Réserve fédérale - Dans l'attente d'une baisse des taux, qui ne devrait pas venir
Après avoir alimenté la remontée des cours boursiers la semaine dernière, la prévision d'une baisse du taux directeur de la Réserve fédérale (Fed), aujourd'hui, compte désormais moins d'adhérents. Le statu quo devrait prévaloir, quoique la banque centrale américaine puisse sortir de sa neutralité en faisant état d'une mollesse perceptible de la reprise économique au sud de la frontière.
L'économiste du Mouvement Desjardins, Francis Généreux, demeure sur ses positions. «Il n'y aura pas de baisse des taux directeurs» à l'issue de la réunion de la Fed, aujourd'hui. «À notre avis, il est trop tôt pour procéder à une baisse des taux. Le statu quo devrait persister et s'étendre au reste de l'année.» Tout au plus la Fed pourrait-elle délaisser sa neutralité, qui accorde un même degré de risque à une reprise inflationniste et à la menace d'une récession, pour faire ressortir les ratés de la reprise.«Cette approche serait raisonnable. Aller plus loin, prendre le chemin d'une baisse du taux directeur à ce stade-ci, alors que la crainte d'un retour en récession demeure encore hypothétique, aurait un effet psychologique non souhaitable. Un tel geste pourrait envoyer le message que la Fed s'inquiète de la situation, ce qui pourrait provoquer une crise.»
Pour l'économiste, la Fed voudra conserver sa marge de manoeuvre au cas où le scénario de retour en récession — auquel il accorde peu de probabilités — verrait le jour. Et Francis Généreux de s'interroger sur l'effet d'un recul du taux à partir de son niveau actuel, le plus bas en 40 ans. «La faiblesse des taux produit déjà ses effets. On le voit avec le refinancement hypothécaire et dans les chiffres sur les ventes automobiles alimentées par les promotions à 0 % de financement. Aller plus bas ne changerait pas grand-chose», soutient-il.
La Fed a déjà abaissé 11 fois son taux sur les prêts interbancaires en 2001, dont trois réductions de 50 points de base après le 11 septembre. Ce taux est demeuré inchangé depuis la fin 2001 à 1,75 %, son plus bas niveau depuis 40 ans. Or la semaine dernière, en réaction aux statistiques faisant craindre un retour de l'économie américaine en récession, les prévisions d'une nouvelle détente monétaire alimentaient les discours des analystes. Certains avançaient une réduction de 50 points dès aujourd'hui et une autre, de 25 points, d'ici à la fin de 2002, avec un taux tombant au niveau symbolique du 1 %.

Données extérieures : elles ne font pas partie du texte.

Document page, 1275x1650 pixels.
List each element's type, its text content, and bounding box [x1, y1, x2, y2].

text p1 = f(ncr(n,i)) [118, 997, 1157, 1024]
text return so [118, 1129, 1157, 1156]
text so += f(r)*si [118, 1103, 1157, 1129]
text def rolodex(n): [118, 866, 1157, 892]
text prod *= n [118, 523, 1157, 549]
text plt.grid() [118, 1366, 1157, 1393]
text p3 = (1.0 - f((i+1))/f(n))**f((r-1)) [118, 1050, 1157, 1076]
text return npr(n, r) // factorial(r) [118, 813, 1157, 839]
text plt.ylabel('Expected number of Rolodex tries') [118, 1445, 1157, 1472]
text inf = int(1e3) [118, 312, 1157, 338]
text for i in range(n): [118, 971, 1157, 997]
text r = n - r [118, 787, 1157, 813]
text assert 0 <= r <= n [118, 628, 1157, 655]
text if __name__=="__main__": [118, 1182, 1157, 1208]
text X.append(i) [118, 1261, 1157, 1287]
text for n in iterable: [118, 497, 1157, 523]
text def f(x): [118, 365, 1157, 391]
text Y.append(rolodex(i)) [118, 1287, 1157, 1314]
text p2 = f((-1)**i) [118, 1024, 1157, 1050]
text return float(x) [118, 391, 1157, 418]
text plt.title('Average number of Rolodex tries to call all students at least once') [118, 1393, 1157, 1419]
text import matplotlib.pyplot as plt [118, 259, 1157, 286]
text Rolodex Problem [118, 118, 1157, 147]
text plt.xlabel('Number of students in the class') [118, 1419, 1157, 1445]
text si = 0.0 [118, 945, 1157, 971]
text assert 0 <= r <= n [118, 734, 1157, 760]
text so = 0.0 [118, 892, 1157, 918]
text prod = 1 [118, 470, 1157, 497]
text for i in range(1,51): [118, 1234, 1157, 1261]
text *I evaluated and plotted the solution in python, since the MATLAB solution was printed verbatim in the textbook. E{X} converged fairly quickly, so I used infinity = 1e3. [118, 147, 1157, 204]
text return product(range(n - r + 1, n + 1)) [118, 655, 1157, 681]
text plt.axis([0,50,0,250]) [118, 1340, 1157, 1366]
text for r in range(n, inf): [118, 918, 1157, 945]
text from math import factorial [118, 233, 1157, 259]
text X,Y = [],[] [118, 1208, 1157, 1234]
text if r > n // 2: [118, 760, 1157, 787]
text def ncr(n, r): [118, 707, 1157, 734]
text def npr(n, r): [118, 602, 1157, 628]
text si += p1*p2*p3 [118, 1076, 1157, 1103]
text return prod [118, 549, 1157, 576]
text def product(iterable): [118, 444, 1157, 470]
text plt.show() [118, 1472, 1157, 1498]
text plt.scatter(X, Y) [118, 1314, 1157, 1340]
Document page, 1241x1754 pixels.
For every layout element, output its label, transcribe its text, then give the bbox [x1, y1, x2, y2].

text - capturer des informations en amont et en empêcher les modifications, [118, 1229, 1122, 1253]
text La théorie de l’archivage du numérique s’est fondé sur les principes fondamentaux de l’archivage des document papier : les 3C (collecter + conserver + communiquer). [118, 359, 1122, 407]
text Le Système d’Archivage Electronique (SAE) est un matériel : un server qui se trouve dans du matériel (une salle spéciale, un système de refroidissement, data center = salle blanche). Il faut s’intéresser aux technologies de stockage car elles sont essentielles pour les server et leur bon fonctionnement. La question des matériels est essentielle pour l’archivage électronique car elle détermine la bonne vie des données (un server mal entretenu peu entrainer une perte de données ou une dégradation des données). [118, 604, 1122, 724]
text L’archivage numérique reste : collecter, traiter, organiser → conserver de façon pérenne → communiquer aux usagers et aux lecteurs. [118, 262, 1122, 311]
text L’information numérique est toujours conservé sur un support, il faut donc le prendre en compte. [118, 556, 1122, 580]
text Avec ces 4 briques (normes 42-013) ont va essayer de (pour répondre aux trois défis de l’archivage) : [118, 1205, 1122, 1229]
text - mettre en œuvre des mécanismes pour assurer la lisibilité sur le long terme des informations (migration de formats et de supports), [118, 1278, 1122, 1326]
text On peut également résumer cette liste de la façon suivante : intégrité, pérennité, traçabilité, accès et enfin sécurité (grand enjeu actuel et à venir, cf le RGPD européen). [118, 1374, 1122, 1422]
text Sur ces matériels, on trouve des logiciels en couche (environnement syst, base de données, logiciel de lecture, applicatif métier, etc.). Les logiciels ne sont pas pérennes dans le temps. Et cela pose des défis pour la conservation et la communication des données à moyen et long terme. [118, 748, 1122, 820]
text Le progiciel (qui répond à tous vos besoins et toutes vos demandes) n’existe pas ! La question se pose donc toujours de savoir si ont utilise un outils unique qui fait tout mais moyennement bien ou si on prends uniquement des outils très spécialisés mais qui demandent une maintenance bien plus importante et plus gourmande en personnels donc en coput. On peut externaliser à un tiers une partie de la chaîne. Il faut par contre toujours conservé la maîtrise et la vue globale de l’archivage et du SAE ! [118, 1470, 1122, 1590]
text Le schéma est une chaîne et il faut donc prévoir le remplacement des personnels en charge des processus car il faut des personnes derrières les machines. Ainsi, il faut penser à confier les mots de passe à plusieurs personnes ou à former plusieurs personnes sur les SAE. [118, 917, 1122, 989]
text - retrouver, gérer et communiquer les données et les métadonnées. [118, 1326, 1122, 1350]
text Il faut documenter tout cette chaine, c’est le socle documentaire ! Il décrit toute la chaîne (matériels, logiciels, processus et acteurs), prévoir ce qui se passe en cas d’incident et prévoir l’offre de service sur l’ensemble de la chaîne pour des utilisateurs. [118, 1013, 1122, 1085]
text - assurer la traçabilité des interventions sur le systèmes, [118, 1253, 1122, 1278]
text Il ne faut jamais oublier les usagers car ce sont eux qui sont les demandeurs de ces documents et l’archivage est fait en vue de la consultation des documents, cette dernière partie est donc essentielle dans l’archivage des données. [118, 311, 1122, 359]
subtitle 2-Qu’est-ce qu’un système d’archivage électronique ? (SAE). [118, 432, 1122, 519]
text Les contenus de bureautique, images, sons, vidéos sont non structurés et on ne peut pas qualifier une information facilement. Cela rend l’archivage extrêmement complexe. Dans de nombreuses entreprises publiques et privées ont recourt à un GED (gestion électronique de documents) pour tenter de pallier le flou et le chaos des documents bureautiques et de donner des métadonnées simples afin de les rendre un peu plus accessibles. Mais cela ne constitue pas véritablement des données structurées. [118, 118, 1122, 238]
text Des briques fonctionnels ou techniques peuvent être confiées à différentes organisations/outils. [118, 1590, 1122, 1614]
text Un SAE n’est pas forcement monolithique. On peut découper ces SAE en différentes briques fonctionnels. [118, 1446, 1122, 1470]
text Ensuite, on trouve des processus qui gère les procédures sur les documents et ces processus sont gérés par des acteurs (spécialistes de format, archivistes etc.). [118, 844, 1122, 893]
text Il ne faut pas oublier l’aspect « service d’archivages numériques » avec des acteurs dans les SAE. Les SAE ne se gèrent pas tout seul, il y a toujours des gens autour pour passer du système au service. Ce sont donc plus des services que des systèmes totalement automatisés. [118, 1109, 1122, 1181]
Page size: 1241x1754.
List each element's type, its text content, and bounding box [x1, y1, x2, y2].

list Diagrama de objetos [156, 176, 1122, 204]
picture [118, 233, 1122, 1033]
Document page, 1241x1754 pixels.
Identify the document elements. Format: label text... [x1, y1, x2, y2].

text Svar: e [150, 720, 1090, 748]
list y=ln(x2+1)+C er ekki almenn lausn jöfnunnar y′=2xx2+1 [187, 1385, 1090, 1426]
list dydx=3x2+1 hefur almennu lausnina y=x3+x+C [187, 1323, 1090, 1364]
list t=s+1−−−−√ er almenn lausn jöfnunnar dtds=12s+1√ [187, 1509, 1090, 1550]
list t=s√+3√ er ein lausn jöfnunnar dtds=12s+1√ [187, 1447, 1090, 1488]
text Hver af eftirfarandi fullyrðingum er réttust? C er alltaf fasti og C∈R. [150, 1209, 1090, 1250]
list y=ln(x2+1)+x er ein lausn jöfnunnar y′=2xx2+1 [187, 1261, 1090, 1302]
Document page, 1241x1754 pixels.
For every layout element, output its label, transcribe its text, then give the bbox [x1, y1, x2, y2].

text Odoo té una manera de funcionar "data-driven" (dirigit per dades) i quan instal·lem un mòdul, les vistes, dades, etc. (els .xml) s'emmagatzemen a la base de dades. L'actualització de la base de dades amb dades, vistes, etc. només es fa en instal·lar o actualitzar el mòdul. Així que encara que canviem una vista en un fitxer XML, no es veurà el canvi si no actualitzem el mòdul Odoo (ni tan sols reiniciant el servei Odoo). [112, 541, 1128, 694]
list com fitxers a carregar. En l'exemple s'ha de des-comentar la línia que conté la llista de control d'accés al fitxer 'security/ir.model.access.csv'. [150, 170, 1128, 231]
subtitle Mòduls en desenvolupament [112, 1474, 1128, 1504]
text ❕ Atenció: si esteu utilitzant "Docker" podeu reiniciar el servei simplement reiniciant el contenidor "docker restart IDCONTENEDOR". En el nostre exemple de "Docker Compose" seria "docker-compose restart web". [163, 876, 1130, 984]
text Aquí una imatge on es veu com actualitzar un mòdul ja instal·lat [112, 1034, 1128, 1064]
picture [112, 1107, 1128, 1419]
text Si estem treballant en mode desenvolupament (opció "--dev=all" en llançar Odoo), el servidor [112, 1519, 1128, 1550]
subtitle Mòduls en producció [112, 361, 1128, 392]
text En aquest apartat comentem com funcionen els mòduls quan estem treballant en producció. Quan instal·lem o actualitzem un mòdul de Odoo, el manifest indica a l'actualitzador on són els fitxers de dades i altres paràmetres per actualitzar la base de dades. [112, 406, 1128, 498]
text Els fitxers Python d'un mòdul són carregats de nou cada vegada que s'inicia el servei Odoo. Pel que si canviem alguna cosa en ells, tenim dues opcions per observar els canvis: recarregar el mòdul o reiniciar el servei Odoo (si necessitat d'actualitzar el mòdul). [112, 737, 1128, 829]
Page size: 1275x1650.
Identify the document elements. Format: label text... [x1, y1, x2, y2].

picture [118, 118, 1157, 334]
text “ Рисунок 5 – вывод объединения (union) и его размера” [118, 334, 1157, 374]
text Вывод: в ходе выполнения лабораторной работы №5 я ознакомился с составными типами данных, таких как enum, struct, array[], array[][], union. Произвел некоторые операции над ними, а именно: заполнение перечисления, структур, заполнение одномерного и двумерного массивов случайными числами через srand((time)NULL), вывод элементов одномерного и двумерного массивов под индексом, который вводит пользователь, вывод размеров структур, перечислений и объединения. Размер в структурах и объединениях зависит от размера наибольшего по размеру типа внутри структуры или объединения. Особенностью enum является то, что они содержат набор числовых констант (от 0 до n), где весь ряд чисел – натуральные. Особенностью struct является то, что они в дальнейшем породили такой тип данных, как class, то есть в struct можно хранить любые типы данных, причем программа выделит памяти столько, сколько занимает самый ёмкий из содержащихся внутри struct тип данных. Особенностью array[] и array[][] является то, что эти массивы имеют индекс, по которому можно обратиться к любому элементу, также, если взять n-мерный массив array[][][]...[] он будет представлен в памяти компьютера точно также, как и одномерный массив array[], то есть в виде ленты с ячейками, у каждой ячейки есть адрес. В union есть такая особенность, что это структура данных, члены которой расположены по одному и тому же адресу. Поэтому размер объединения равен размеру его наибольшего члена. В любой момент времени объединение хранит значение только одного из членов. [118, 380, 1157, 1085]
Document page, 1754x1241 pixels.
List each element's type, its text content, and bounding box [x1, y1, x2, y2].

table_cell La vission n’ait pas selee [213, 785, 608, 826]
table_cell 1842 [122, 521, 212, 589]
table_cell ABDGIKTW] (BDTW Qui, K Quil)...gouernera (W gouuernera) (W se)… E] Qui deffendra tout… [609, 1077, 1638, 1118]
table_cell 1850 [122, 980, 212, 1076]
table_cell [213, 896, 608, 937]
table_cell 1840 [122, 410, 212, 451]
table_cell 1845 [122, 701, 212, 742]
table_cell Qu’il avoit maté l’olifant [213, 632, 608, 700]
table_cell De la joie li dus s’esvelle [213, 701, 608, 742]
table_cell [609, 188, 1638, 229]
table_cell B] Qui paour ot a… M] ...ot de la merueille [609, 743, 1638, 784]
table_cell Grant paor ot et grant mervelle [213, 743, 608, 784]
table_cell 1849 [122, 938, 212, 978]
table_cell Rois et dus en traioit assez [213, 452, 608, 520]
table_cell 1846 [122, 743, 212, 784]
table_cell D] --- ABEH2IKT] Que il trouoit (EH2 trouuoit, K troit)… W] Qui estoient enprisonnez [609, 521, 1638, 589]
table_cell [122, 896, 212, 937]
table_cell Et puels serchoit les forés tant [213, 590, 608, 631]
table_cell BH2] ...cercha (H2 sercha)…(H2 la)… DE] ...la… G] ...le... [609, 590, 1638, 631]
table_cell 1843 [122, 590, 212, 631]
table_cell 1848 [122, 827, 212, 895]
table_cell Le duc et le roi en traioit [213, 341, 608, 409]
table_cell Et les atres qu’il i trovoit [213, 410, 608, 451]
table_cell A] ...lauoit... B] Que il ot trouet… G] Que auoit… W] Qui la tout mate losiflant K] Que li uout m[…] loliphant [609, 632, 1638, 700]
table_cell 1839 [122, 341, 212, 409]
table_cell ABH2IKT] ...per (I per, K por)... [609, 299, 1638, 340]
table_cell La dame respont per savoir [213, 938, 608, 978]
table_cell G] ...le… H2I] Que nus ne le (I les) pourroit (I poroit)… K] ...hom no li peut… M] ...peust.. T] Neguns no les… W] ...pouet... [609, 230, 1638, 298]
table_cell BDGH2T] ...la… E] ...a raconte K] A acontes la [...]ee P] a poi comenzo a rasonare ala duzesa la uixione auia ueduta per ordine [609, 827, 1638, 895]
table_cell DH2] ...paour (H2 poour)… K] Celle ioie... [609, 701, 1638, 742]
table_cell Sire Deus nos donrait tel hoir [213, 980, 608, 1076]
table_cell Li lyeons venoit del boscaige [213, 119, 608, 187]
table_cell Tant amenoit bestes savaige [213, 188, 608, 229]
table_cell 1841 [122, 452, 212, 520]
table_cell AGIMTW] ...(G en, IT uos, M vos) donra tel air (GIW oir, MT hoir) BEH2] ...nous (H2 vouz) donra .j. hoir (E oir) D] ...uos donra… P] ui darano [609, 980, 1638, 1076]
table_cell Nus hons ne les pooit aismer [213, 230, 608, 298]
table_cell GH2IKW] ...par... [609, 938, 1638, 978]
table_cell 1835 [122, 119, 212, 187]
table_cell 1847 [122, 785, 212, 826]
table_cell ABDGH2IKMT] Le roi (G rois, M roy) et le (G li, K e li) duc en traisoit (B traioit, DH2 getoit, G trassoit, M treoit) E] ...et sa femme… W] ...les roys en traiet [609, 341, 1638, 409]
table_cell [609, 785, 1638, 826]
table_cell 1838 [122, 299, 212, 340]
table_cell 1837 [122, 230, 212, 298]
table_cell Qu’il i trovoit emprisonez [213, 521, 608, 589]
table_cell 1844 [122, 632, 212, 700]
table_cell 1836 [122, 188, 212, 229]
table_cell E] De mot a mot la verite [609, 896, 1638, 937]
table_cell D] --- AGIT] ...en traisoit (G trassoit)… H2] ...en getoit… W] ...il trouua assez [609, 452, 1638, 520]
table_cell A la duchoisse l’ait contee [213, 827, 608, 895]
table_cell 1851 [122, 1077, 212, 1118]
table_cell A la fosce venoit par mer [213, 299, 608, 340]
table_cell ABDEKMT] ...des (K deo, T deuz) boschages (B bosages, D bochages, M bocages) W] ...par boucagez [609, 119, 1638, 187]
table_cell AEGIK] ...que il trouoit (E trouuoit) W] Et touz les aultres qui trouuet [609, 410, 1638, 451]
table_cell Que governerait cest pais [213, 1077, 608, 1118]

Cet assouplissement prévu a également compté pour l'essentiel du rebond hebdomadaire de 5 % de l'indice boursier S&P 500.
Ces attentes ne tenaient plus hier, au fur et à mesure que les risques d'une double récession étaient écartés. Selon la dernière enquête de la National Association of Business Economics (NABE), «en dépit d'une récente série d'indicateurs économiques plutôt faibles, du recul des cours des actions et des révélations sur les scandales touchant les entreprises, une double récession est peu probable cette année. La politique économique suivie est plutôt appropriée compte tenu des circonstances», souligne l'étude du NABE, dont seulement 18 % des 193 membres interrogés prévoient une baisse des taux dans les six prochains mois.
Il en ressort également de l'étude que 69 % des experts interrogés estiment à moins de 50 % la probabilité d'une rechute, ou «double-dip». En mars, ils étaient 76 % à faire cette réponse.
Sur les parquets, le principal indice de la Bourse de Toronto a cédé du terrain en fin de séance hier, les investisseurs préférant se consoler avec des prises de profits à la veille de la décision de la Réserve fédérale américaine sur son taux d'intérêt directeur. L'indice S&P/TSX a reculé de 74,48 points, soit 1,1 %, pour clôturer à 6571,44 points.
À New York, le Dow Jones a fini en baisse de 56,56 points à 8688,89 points tandis que l'indice composé de la Bourse électronique Nasdaq s'est apprécié de 0,72 point à 1306,84 points. L'indice Standard and Poor's 500, plus représentatif de la tendance générale, a reculé de 4,84 points (-0,5 %) à 903,80 points.
Le marché obligataire a bénéficié d'un transfert de capitaux en provenance des marchés boursiers, le rendement de l'obligation à dix ans reculant à 4,2 % contre 4,25 % vendredi soir et celui de la ligne à 30 ans légèrement sous les 5,1 %.